The share of smokers among women is 17.45%, lower than the share of smokers among men, which is 23.33%. Can we generalize the claim that there is more men smokers than women smokers, and can it importantly affect the higher arithmetic mean of men’ basic health insurance premiums compared to women? (In homework 1 we discovered that men’ premiums had higher arithmetic mean than women’. We also observed a big difference in the premiums’ height non-smokers have compared to those that smokers have. Thus we are interested whether the higher share of smokers among men can be at least one of the reasons for on average higher premiums for men.)

ASSUMPTIONS

Observations are independent, we just need to check whether all expected frequencies are bigger than 5.

MydataOSY <- subset(MydataO, smokerF == 'yes')

addmargins(FMNS)
##         
##            no  yes  Sum
##   female  547  115  662
##   male    517  159  676
##   Sum    1064  274 1338

From the table we see the lowest expected frequency will be f(1,2), so let us look at that one.

274*662/1338
## [1] 135.5665

The lowest expected frequency is above 5, meaning the assumption is met and we can use the following test.

prop.test(x = c(sum(MydataOSY$sexF=='female', na.rm=TRUE), sum(MydataOSY$sexF=='male', na.rm=TRUE)), 
          n = c(sum(MydataO$sexF=='female', na.rm=TRUE), sum(MydataO$sexF=='male', na.rm=TRUE)),
          correct = TRUE,
          alternative = "two.sided")
## 
##  2-sample test for equality of proportions with continuity correction
## 
## data:  c(sum(MydataOSY$sexF == "female", na.rm = TRUE), sum(MydataOSY$sexF == "male", na.rm = TRUE)) out of c(sum(MydataO$sexF == "female", na.rm = TRUE), sum(MydataO$sexF == "male", na.rm = TRUE))
## X-squared = 7.3929, df = 1, p-value = 0.006548
## alternative hypothesis: two.sided
## 95 percent confidence interval:
##  -0.10605743 -0.01692475
## sample estimates:
##    prop 1    prop 2 
## 0.1737160 0.2352071

H0: The proportion of smokers among women is equal to the proportion of smokers among men.
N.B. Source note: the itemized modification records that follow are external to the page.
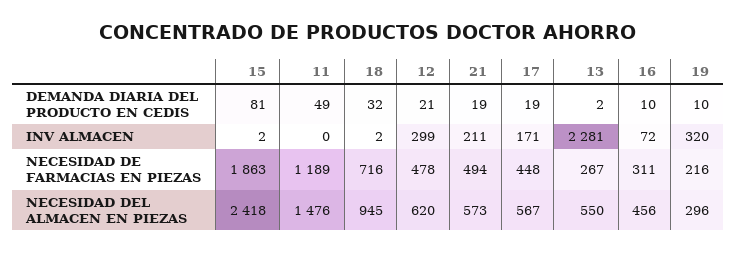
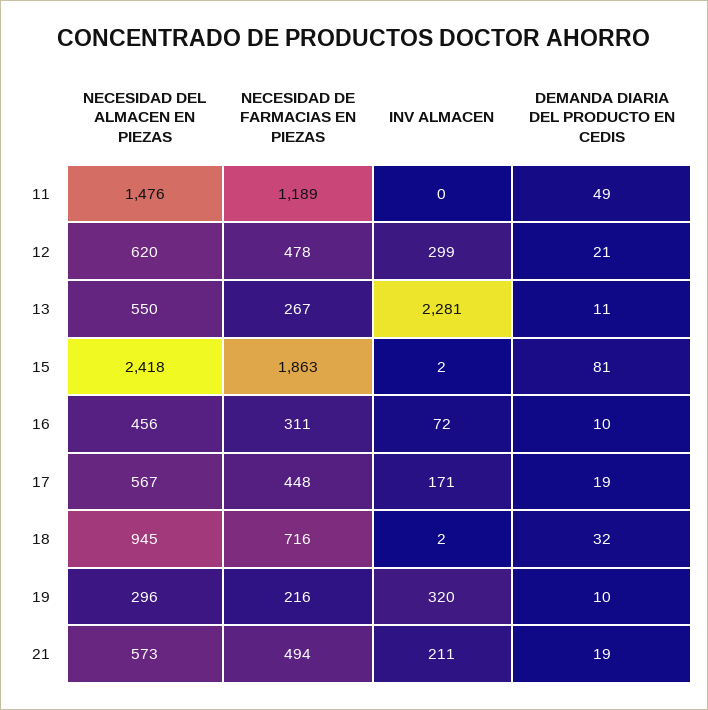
  {
    "15": {
      "DEMANDA DIARIA DEL PRODUCTO EN CEDIS": 81,
      "INV ALMACEN": 2,
      "NECESIDAD DE FARMACIAS EN PIEZAS": 1863,
      "NECESIDAD DEL ALMACEN EN PIEZAS": 2418
    },
    "11": {
      "DEMANDA DIARIA DEL PRODUCTO EN CEDIS": 49,
      "INV ALMACEN": 0,
      "NECESIDAD DE FARMACIAS EN PIEZAS": 1189,
      "NECESIDAD DEL ALMACEN EN PIEZAS": 1476
    },
    "18": {
      "DEMANDA DIARIA DEL PRODUCTO EN CEDIS": 32,
      "INV ALMACEN": 2,
      "NECESIDAD DE FARMACIAS EN PIEZAS": 716,
      "NECESIDAD DEL ALMACEN EN PIEZAS": 945
    },
    "12": {
      "DEMANDA DIARIA DEL PRODUCTO EN CEDIS": 21,
      "INV ALMACEN": 299,
      "NECESIDAD DE FARMACIAS EN PIEZAS": 478,
      "NECESIDAD DEL ALMACEN EN PIEZAS": 620
    },
    "21": {
      "DEMANDA DIARIA DEL PRODUCTO EN CEDIS": 19,
      "INV ALMACEN": 211,
      "NECESIDAD DE FARMACIAS EN PIEZAS": 494,
      "NECESIDAD DEL ALMACEN EN PIEZAS": 573
    },
    "17": {
      "DEMANDA DIARIA DEL PRODUCTO EN CEDIS": 19,
      "INV ALMACEN": 171,
      "NECESIDAD DE FARMACIAS EN PIEZAS": 448,
      "NECESIDAD DEL ALMACEN EN PIEZAS": 567
    },
    "13": {
-     "DEMANDA DIARIA DEL PRODUCTO EN CEDIS": 2,
+     "DEMANDA DIARIA DEL PRODUCTO EN CEDIS": 11,
      "INV ALMACEN": 2281,
      "NECESIDAD DE FARMACIAS EN PIEZAS": 267,
      "NECESIDAD DEL ALMACEN EN PIEZAS": 550
    },
    "16": {
      "DEMANDA DIARIA DEL PRODUCTO EN CEDIS": 10,
      "INV ALMACEN": 72,
      "NECESIDAD DE FARMACIAS EN PIEZAS": 311,
      "NECESIDAD DEL ALMACEN EN PIEZAS": 456
    },
    "19": {
      "DEMANDA DIARIA DEL PRODUCTO EN CEDIS": 10,
      "INV ALMACEN": 320,
      "NECESIDAD DE FARMACIAS EN PIEZAS": 216,
      "NECESIDAD DEL ALMACEN EN PIEZAS": 296
    }
  }

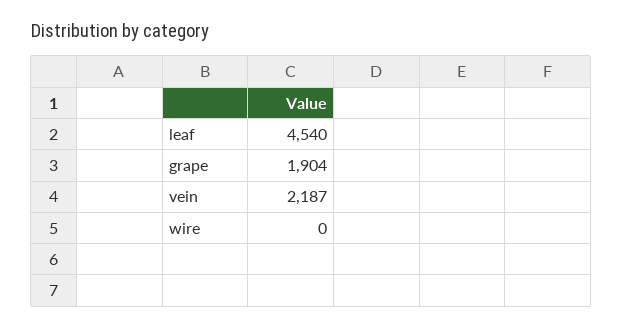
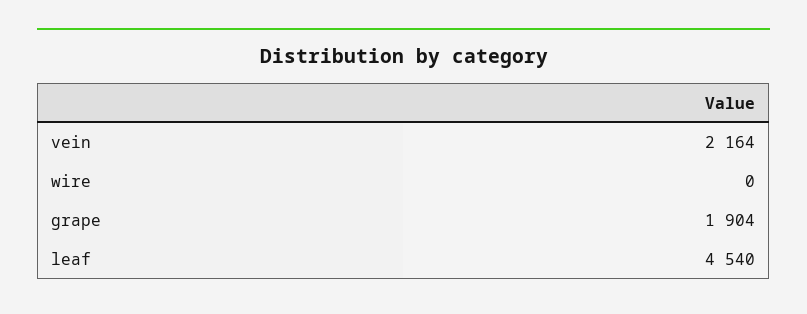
  {
    "leaf": 4540,
    "grape": 1904,
-   "vein": 2187,
+   "vein": 2164,
    "wire": 0
  }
H1: The proportion of smokers among women is not equal to the proportion of smokers among men.

Based on the data the difference in proportion of smokers between men and women is statistically significantly different - we can reject the H0 at p-value = 0.006548. We can also see the sample estimates for the two proportions that indicate a higher proportion of smokers among men.

library(psych)
phi(FMNS)
## Phi (adj.) |       95% CI
## -------------------------
## 0.07       | [0.02, 1.00]
## 
## - One-sided CIs: upper bound fixed at [1.00].
interpret_phi(phi(FMNS))
## Phi (adj.) |       95% CI | Interpretation
## ------------------------------------------
## 0.07       | [0.02, 1.00] |     very small
## 
## - One-sided CIs: upper bound fixed at [1.00].
## - Interpretation rule: funder2019

However, based on the effect size the difference between the two proportions is very small.

From this we can conclude that the share of smokers among women is smaller than the one among men but the difference is very small. Consequently, the difference of these two proportions is very possibly not the reason (at least not the main one) for higher arithmetic mean of basic health insurance premiums for men compared to women.

Conclusion

To conclude, we have discovered that we cannot claim that the four regions in the US have different basic health insurance premiums charged. Furthermore, the limit BMI = 30kg/m² is important for non-smokers as well, meaning they should avoid crossing it if they want to be charged lower premiums. Lastly, the difference between the share of smokers among men is higher than the share of smokers among women, but the difference is very small, therefore, most probably not the main reason for men’ premiums being on average higher than women.